Szenen und Geschichten rund um die Schwergewichts-Gala

Normalerweise sieht Alexander Dimitrenko nach seinen Kämpfen genauso aus wie vorher, so überlegen führt der 23jährige Ukrainer in der Regel seine Faustgefechte. Deshalb hätte am Mittwochabend ein Blick in sein schwer gezeichnetes Gesicht schon gereicht, um zu wissen, daß er sich gegen den US-Haudegen Vaughn Bean weitaus schwerer getan hatte als erhofft. Noch vier Stunden nach seinem letztendlich verdienten, aber knappen Punktsieg über zehn Runden war der Zweimetermann aber, entgegen seiner sonst so besonnenen Art, wütend auf seinen Kontrahenten. Grund waren zwei derbe Tiefschläge, die Dimitrenko dort getroffen hatten, wo es einem Mann am heftigsten schmerzt. "Der Typ hat sich noch nicht einmal entschuldigt. Sein Betreuer sagte mir nur als Ausrede, Bean würde keine Weißen mögen." Daß er mit seinem 20 Zentimeter kleineren Herausforderer nicht zurechtkam und vor allem seinen Jab stets zu hoch ansetzte, gab Dimitrenko unumwunden zu. Doch trotz seines wenig überzeugenden Auftritts hofft er nun auf eine EM-Chance im kommenden Jahr. "Das wäre super." Zunächst jedoch wartet im Oktober eine ganz andere Herausforderung: In Kiew legt er die Examensprüfung ab, um sein Jurastudium abzuschließen.


*

Die Zeit der internen Duelle ist angebrochen, weil die beiden Hamburger Profiställe Universum und Spotlight Personal abbauen wollen. Motto der Kollegen-Keilerei: Nur der Sieger darf bleiben. Nachdem der Armenier Bagrat Ohanyan (Universum) und der Russe Valery Tschetschenew (Spotlight) sich und das Publikum sechs Runden gequält hatten, gab es für die meisten Beobachter jedoch nur ein mögliches Urteil: Beide sollten gehen.


*

Zwei, die bleiben dürfen, sind Denis Boytsov und Ruslan Chagajew . Letzterer bot gegen den heillos überforderten Brasilianer Jocimar Hipolito eine boxerisch hervorragende Vorstellung. Der Usbeke, der wegen der Unruhen in seiner Heimat lange pausiert hatte, zeigte sich fintenreich, beweglich, schlagstark und beendete mit zwei brachialen Niederschlägen das ungleiche Duell schon nach 51 Sekunden der ersten Runde.
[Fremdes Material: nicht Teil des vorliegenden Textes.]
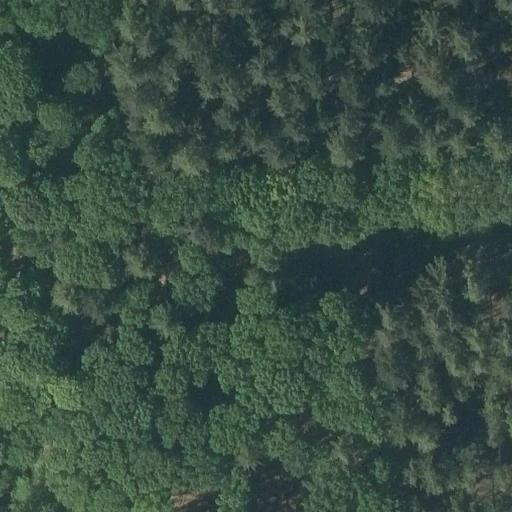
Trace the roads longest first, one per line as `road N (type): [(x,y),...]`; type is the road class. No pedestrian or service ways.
road 1 (track): [(0,159),(511,126)]
road 2 (track): [(40,157),(27,0)]
road 3 (track): [(0,372),(21,511)]
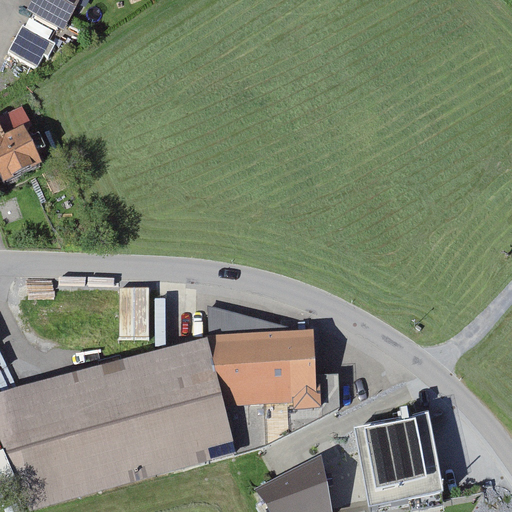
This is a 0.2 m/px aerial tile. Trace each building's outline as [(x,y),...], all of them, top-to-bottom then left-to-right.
[(79,17),(47,0),(38,0),(30,15),(68,35),(79,17)] [(47,0),(79,17),(89,0),(47,0)] [(23,114),(0,125),(0,172),(9,190),(46,171),(28,135),(32,133),(23,114)] [(223,339),(0,398),(0,431),(29,511),(35,511),(249,460),(351,409),(349,379),(330,380),(328,351),(326,323),(304,324),(304,334),(223,339)] [(381,511),(441,502),(428,425),(357,437),(369,511),(381,511)] [(329,511),(321,470),(253,501),(261,511),(329,511)]
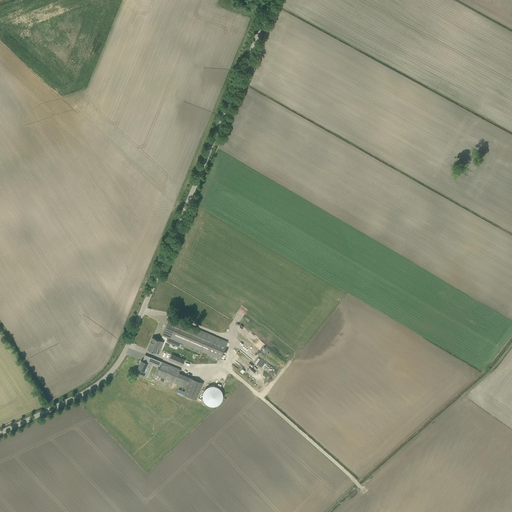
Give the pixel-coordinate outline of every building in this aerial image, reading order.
[(248,311),(245,316),(250,320),(253,314),(248,311)] [(215,336),(175,319),(170,317),(162,335),(207,354),(220,359),(227,342),(215,336)] [(152,337),(147,349),(155,353),(155,352),(159,354),(162,346),(163,342),(160,341),(161,340),(157,338),(157,339),(152,337)] [(168,338),(167,342),(178,347),(179,343),(168,338)] [(290,355),(295,349),(287,342),(284,345),(288,349),(286,352),(290,355)] [(169,360),(182,366),(184,360),(171,354),(169,360)] [(148,361),(159,366),(161,361),(159,360),(157,360),(153,358),(150,357),(148,361)] [(151,365),(141,360),(137,369),(139,369),(139,370),(138,370),(137,374),(143,377),(145,372),(148,373),(151,365)] [(180,369),(161,361),(156,375),(185,388),(183,394),(196,400),(203,383),(190,378),(190,377),(179,373),(180,369)] [(199,394),(210,408),(224,398),(213,384),(199,394)]
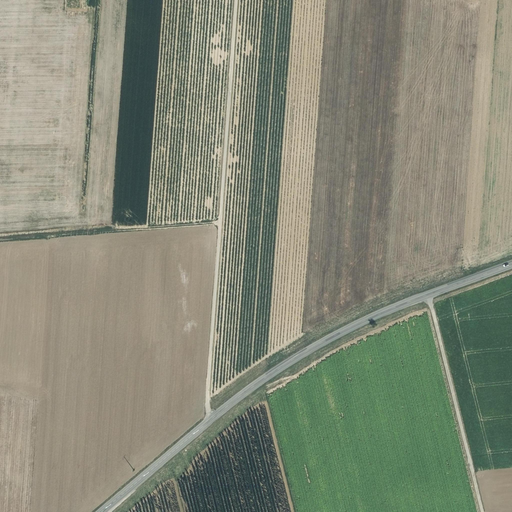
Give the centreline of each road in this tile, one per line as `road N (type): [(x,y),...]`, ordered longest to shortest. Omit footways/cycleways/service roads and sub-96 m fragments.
road 1 (tertiary): [(101,511),(289,361),(366,320),(511,263)]
road 2 (track): [(210,420),(236,0)]
road 3 (track): [(485,511),(427,294)]
road 4 (track): [(0,237),(221,217)]
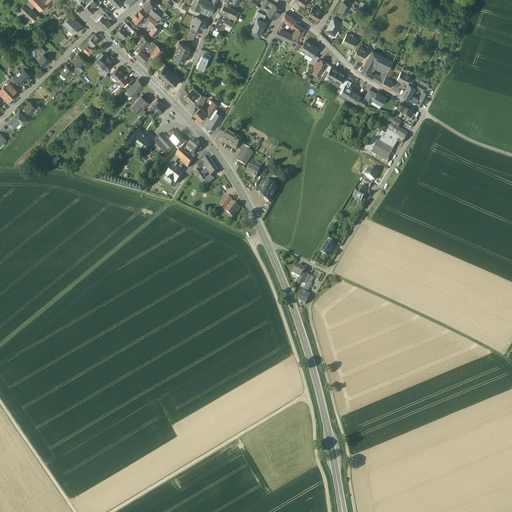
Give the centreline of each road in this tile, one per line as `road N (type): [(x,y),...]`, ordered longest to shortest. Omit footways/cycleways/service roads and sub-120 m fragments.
road 1 (track): [(355,511),(346,442),(309,311),(328,272),(511,363)]
road 2 (track): [(258,242),(253,247),(307,395),(329,511)]
road 3 (secondary): [(266,242),(298,321),(343,511)]
road 4 (track): [(258,242),(70,174),(0,170)]
road 5 (residential): [(266,242),(328,272),(424,112)]
road 6 (track): [(0,350),(134,239),(186,180)]
road 7 (track): [(307,395),(110,511)]
road 8 (track): [(474,0),(451,67),(424,112),(511,155)]
road 9 (residential): [(315,34),(362,79),(424,112)]
road 10 (track): [(0,400),(75,511)]
road 11 (residential): [(94,28),(0,123)]
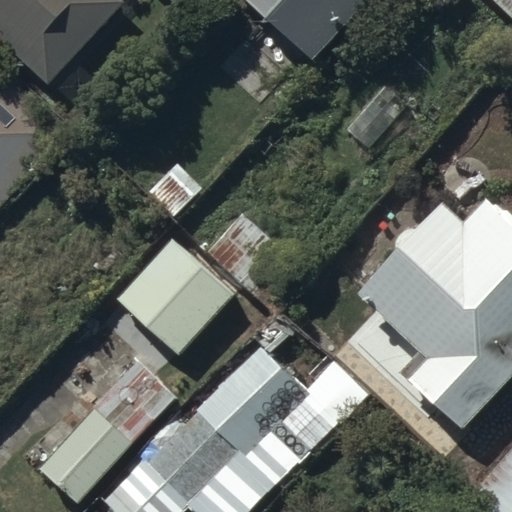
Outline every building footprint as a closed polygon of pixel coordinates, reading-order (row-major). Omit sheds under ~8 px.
[(0,0),(0,26),(40,64),(101,0),(0,0)] [(273,0),(313,37),(348,0),(273,0)] [(0,179),(63,114),(0,54),(0,179)] [(255,210),(209,259),(275,321),(321,272),(255,210)] [(449,221),(360,308),(423,372),(405,390),(461,448),(511,398),(511,227),(499,214),(470,242),(449,221)] [(129,318),(180,366),(241,306),(191,256),(129,318)] [(203,427),(113,511),(187,511),(191,508),(194,511),(266,511),(349,433),(271,351),(197,421),(203,427)] [(84,403),(32,456),(53,476),(44,485),(72,511),(87,511),(139,459),(136,455),(183,407),(146,370),(99,418),(84,403)] [(509,511),(511,511),(511,429),(470,476),(509,511)]
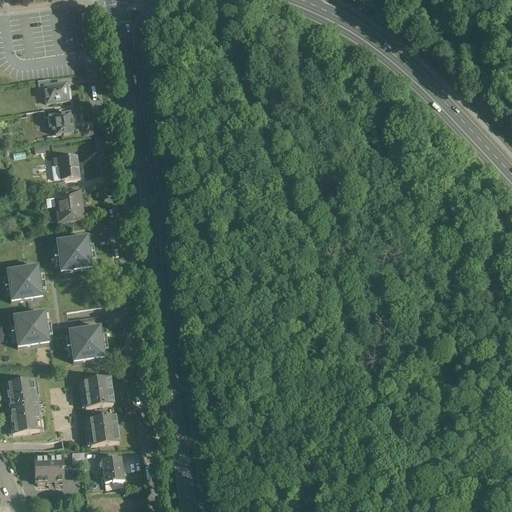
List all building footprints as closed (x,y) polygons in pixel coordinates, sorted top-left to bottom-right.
[(43,88),(47,87),(48,87),(50,87),(49,81),(37,83),(39,91),(43,90),(44,90),(43,88)] [(67,94),(66,90),(65,85),(43,88),(46,106),(68,102),(68,101),(70,101),(70,100),(69,94),(67,94)] [(29,136),(38,135),(39,135),(46,134),(43,112),(26,115),(29,136)] [(63,137),(67,137),(73,136),(72,133),(74,132),(73,125),(72,117),(70,117),(70,114),(60,116),(60,117),(48,118),(49,129),(52,128),(52,131),(55,131),(56,137),(62,136),(63,137)] [(59,167),(59,168),(61,181),(78,179),(76,158),(54,161),(54,167),(59,167)] [(54,202),(53,202),(46,203),(47,211),(55,210),(57,226),(66,225),(67,225),(83,222),(82,213),(85,213),(83,203),(83,202),(81,203),(80,202),(79,193),(61,196),(54,197),(54,202)] [(88,239),(55,243),(59,275),(92,271),(88,239)] [(38,268),(6,272),(10,304),(42,300),(38,268)] [(45,314),(12,318),(16,350),(49,346),(45,314)] [(101,328),(68,332),(72,365),(105,361),(101,328)] [(109,379),(86,382),(81,383),(85,410),(112,406),(109,379)] [(9,403),(10,411),(37,407),(36,398),(34,398),(32,382),(19,383),(5,385),(7,403),(9,403)] [(38,415),(37,407),(10,411),(11,418),(9,419),(12,437),(39,433),(37,416),(37,415),(38,415)] [(87,421),(87,427),(87,428),(90,448),(118,444),(114,417),(87,421)] [(84,466),(84,459),(84,454),(72,455),(72,466),(84,466)] [(62,460),(61,460),(34,461),(35,485),(63,484),(62,460)] [(102,462),(102,464),(105,485),(112,484),(112,485),(123,483),(121,464),(119,464),(118,460),(102,462)]
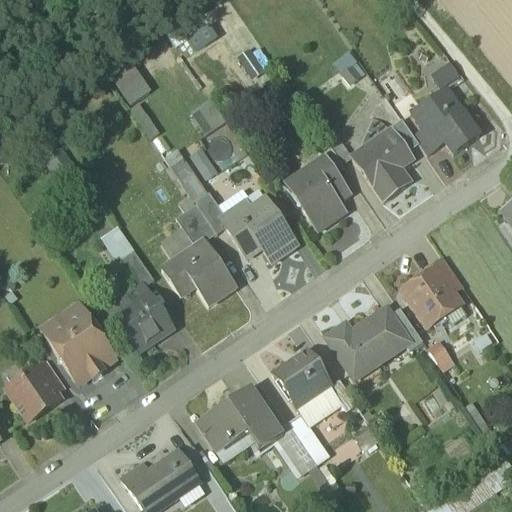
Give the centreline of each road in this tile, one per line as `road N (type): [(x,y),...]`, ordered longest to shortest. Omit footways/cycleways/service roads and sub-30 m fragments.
road 1 (residential): [(3,511),(511,164)]
road 2 (track): [(413,0),(511,124)]
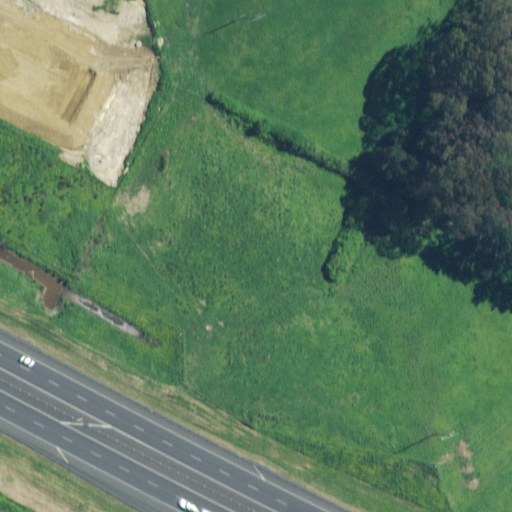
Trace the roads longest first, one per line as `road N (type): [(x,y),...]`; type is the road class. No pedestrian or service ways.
road 1 (motorway): [(0,354),(308,511)]
road 2 (motorway): [(216,511),(0,401)]
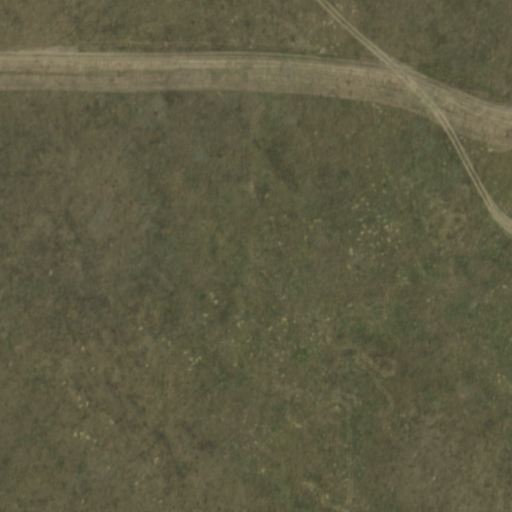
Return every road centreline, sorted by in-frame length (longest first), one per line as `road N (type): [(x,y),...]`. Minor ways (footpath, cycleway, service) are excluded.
road 1 (track): [(280,0),(404,179),(511,189)]
road 2 (track): [(321,66),(0,62)]
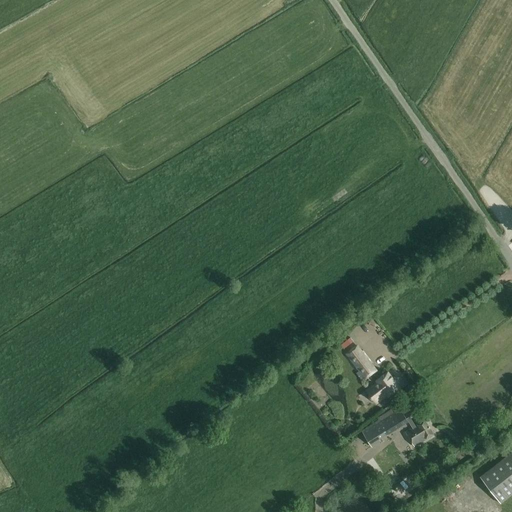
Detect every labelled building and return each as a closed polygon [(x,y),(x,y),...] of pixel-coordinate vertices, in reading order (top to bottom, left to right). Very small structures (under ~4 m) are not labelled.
[(366,378),(376,370),(357,345),(347,353),(366,378)] [(379,383),(368,391),(376,402),(387,394),(389,396),(399,388),(388,373),(377,381),(379,383)] [(411,398),(403,403),(407,409),(415,404),(411,398)] [(363,432),(371,445),(409,421),(412,427),(415,426),(410,417),(406,419),(400,408),(363,432)] [(434,434),(425,420),(415,426),(412,427),(405,432),(414,446),(434,434)] [(511,453),(480,478),(501,504),(511,494),(511,453)] [(429,510),(440,503),(438,499),(426,506),(429,510)]
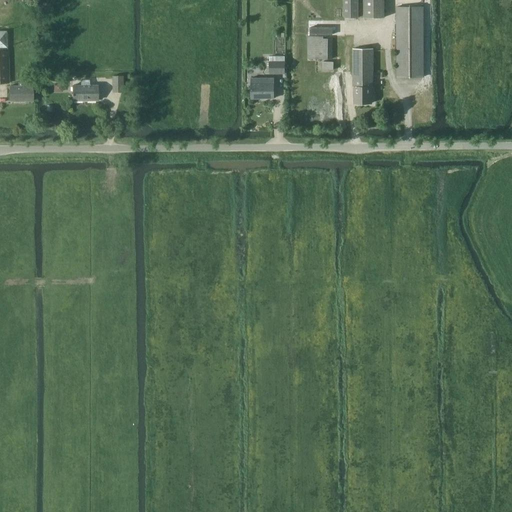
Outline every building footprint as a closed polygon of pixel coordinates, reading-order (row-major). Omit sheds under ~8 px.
[(358,0),(344,0),(344,18),(358,18),(358,0)] [(384,0),(364,0),(364,18),(384,18),(384,0)] [(391,12),(391,38),(409,39),(409,12),(391,12)] [(308,58),(332,58),(332,38),(323,38),(323,36),(308,36),(308,58)] [(0,83),(9,83),(9,51),(0,51),(0,83)] [(269,61),(269,74),(285,74),(285,61),(269,61)] [(333,70),(333,62),(323,62),(323,70),(333,70)] [(332,107),(360,107),(360,90),(358,90),(358,86),(373,86),(373,62),(352,62),(353,86),(354,86),(354,90),(332,90),(332,107)] [(251,98),(274,98),(274,78),(251,78),(251,98)] [(73,101),(98,100),(98,85),(90,85),(90,80),(80,80),(80,85),(73,85),(73,101)] [(10,101),(33,101),(33,86),(25,86),(25,82),(18,82),(18,86),(10,86),(10,101)]
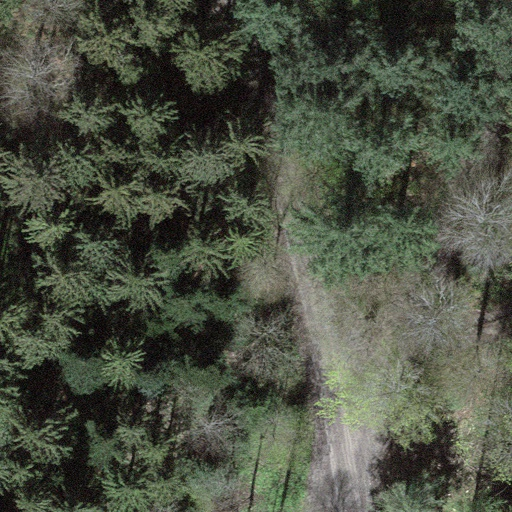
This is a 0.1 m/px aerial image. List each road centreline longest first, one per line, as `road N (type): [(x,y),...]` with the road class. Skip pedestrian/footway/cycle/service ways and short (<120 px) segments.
road 1 (track): [(223,0),(276,158),(307,287),(344,511)]
road 2 (track): [(511,116),(459,269),(352,511)]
Für Begeisterungsstürme sorgte jedoch Boytsov. Das 19 Jahre alte Supertalent aus Rußland schlug seinen 20 Jahre älteren ungarischen Widersacher Janos Somogyi ebenfalls in der ersten Runde zweimal zu Boden, stellte durch den neunten vorzeitigen Sieg im neunten Profikampf erneut seinen "Killerinstinkt" zur Schau. "Das ist ein guter Mann", sagte der jüngst aus der Haft entlassene Supermittelgewichtler Jürgen Brähmer , den als größtes deutsches Boxtalent selbst diese Mentalität auszeichnet. Und Francisco Valcarcel , Präsident des Weltverbandes WBO, sagte: "Boytsov ist in zwei, drei Jahren Weltmeister." Den nächsten Boytsov hat Universum indes schon an der Angel. Ein 17jähriger Russe, dessen Name noch geheim bleiben soll, war am Mittwoch in Hamburg zu Gast. "Der hat mit 17 schon 120 Kilo und ist eine echte Granate", so Universum-Chef Klaus-Peter Kohl .


*

Verstärkung ist auch für Spotlight in Sicht. Der erfolgreichste deutsche Amateur der vergangenen Jahre, Federgewichtler Vitali Tajbert , soll kurz vor einer Vertragsunterschrift beim Stall von Dietmar Poszwa stehen. Der Europameister sagte bereits seine Teilnahme an der an diesem Wochenende stattfindenden deutschen Meisterschaft sowie an der WM Mitte November in China ab. "Ich bin seit langem mit Vitali in Gesprächen, aber er hat Angebote aus der ganzen Welt. Ich glaube erst, daß er kommt, wenn ich seine Unterschrift unter einem Vertrag habe", so Poszwa.


*

Ein mehr als mäßiges Profidebüt gab Poszwas Hoffnungsträger aus Afrika, der Nigerianer Gbenga Oluokon . Zwar besiegte er den ausschließlich mit erhobener Doppeldeckung agierenden Tschechen Vlado Szabo über vier Runden nach Punkten, zeigte jedoch nicht einmal eine der Kombinationen, die ihm seinen Kampfnamen "Bang Bang" eingebracht haben. "Er hat sich schwer getan, der Gegner war unbequem, weil er nur geschoben und nicht geboxt hat", erklärte Trainer Chuck Talhami , dem klar geworden sein dürfte, daß viel Arbeit wartet.